Следующим для допроса приглашают директора военного музея Карельского перешейка Баира Климентьевича Иринчеева. Основная деятельность музея – освещение военных действий, роли женщин в защите отечества. Суду представлен изданный музеем сборник авторства специалиста с данными артобстрелов и авианалетов – “Железный дождь над Ленинградом. Авианалёты и артобстрелы в документах МПВО НКВД и воспоминаниях очевидцев и фотографиях 1941-1944”. Председательствующая спрашивает о “закономерностях” в налетах на Ленинград – Иринчеев отмечает, что на данный момент не удалось обнаружить боевые документы частей люфтваффе, которые помогли бы ответить на этот вопрос. Он рассказывает о разрушениях в городе: незначительно – Горвод (современный Водоканал), центральные улицы (Пестеля, Моховая, Фурштадтская, Блохина).
– Первый обстрел был по улице ныне Блохина, это не военные объекты, снаряды падали по всему городу. В 1943, создаётся впечатление, что они специально били по жилой застройке, по центру города…
– В тех районах, где были промышленные предприятия, прослеживалась вами упорядоченность в налетах и обстрелах? Вам удалось установить, что целью было выведение из строя системы водоснабжения? – спрашивает судья.

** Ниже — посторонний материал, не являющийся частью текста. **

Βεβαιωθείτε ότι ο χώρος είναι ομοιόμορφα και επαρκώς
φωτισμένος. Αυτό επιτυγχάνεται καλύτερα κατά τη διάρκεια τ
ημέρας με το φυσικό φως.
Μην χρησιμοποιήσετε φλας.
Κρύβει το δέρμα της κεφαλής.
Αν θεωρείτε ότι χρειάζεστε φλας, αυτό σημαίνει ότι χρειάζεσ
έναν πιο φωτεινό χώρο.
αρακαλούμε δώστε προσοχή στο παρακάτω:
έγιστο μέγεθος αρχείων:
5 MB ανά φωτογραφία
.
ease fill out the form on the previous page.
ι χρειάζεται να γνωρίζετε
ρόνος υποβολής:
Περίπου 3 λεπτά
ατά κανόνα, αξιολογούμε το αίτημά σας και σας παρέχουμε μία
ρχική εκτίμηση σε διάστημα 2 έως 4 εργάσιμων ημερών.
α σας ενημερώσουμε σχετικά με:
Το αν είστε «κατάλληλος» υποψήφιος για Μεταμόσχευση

– Это гипотеза, нужно найти приказ об уничтожении, чтобы это утверждать… В городе было заводов больше, чем сейчас. Во время первого налета 8 сентября были сброшены только зажигательные бомбы, которые имели целью создать пожары в городе, в сводках видно, что после 8 сентября возникло около 200 пожаров – нужно сказать спасибо пожарным и населению, которое было обучено тушить. Самые крупные разрушения связаны с жилыми домами.
– Как вам представляется, что приоритетной целью было, разрушение жилого массива, воздействие на население или разрушение промышленности, или в равной степени они преследовались?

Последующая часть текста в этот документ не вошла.